True to their word, I was wheeled down to theatre at about 9.30 am on Sunday morning and was
back on the Ward by 1pm with a complete hip replacement. Funny that, I’d planned to get my
knee done first.
As I sit here typing on Monday evening, I’ve managed to walk (aided) to the loo, and have been
seen by an array of specialists. I’m easily the youngest of six on my ward, all of whom have hip
fractures, and some of whom unfortunately also suffer from dementia.
I don’t think it’s possible to overstate the dedication of every member of the NHS with whom I’ve
interacted. Let’s not get political - the organization itself is a mess - but my God, the people in it
are wonderful.
Big shout out to Steve, Bill and John; what a Club community we have and how proud I am to
belong to it.
Our holiday to Florence which we were due to leave for on Thursday has turned into a clean
kitchen/do gardening break. Most of that will undoubtedly fall to Sarah, who accepted my
proposal in the shadow of the Eiffel Tower 37 years ago, something I will always be grateful to her
for - my life partner as well as top cycle buddy.

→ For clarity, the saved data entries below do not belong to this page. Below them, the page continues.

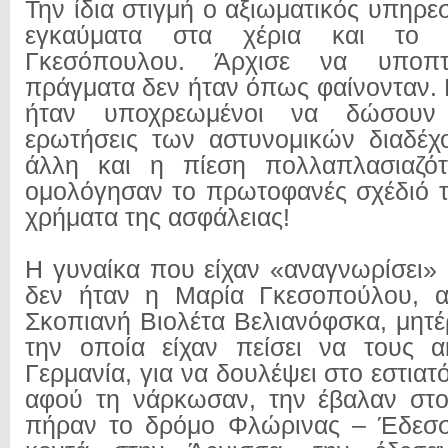
Την ίδια στιγμή ο αξιωματικός υπηρ
εγκαύματα στα χέρια και το
Γκεσόπουλου. Άρχισε να υποπτ
πράγματα δεν ήταν όπως φαίνονταν. 
ήταν υποχρεωμένοι να δώσουν 
ερωτήσεις των αστυνομικών διαδέχ
άλλη και η πίεση πολλαπλασιαζό
ομολόγησαν το πρωτοφανές σχέδιό τ
χρήματα της ασφάλειας!
Η γυναίκα που είχαν «αναγνωρίσει» 
δεν ήταν η Μαρία Γκεσοπούλου, 
Σκοπιανή Βιολέτα Βελιανόφσκα, μητέ
την οποία είχαν πείσει να τους α
Γερμανία, για να δουλέψει στο εστιατ
αφού τη νάρκωσαν, την έβαλαν στο
πήραν το δρόμο Φλώρινας – Έδεσσ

Ironically, Michael, our Social ride leader, was on a first aid course. If only I’d waited another week.
He WhatsApp’d me his checklist and darn it, if we didn’t get only one of the items right!Lessons? Coat/safety blanket; What3Words; Help others; Have the phone you dialled 999 on with
you for callback; Maybe assemble away from pinch points; Avoid overhanging stuff; Marry Sarah.
Actually you can’t have that last one.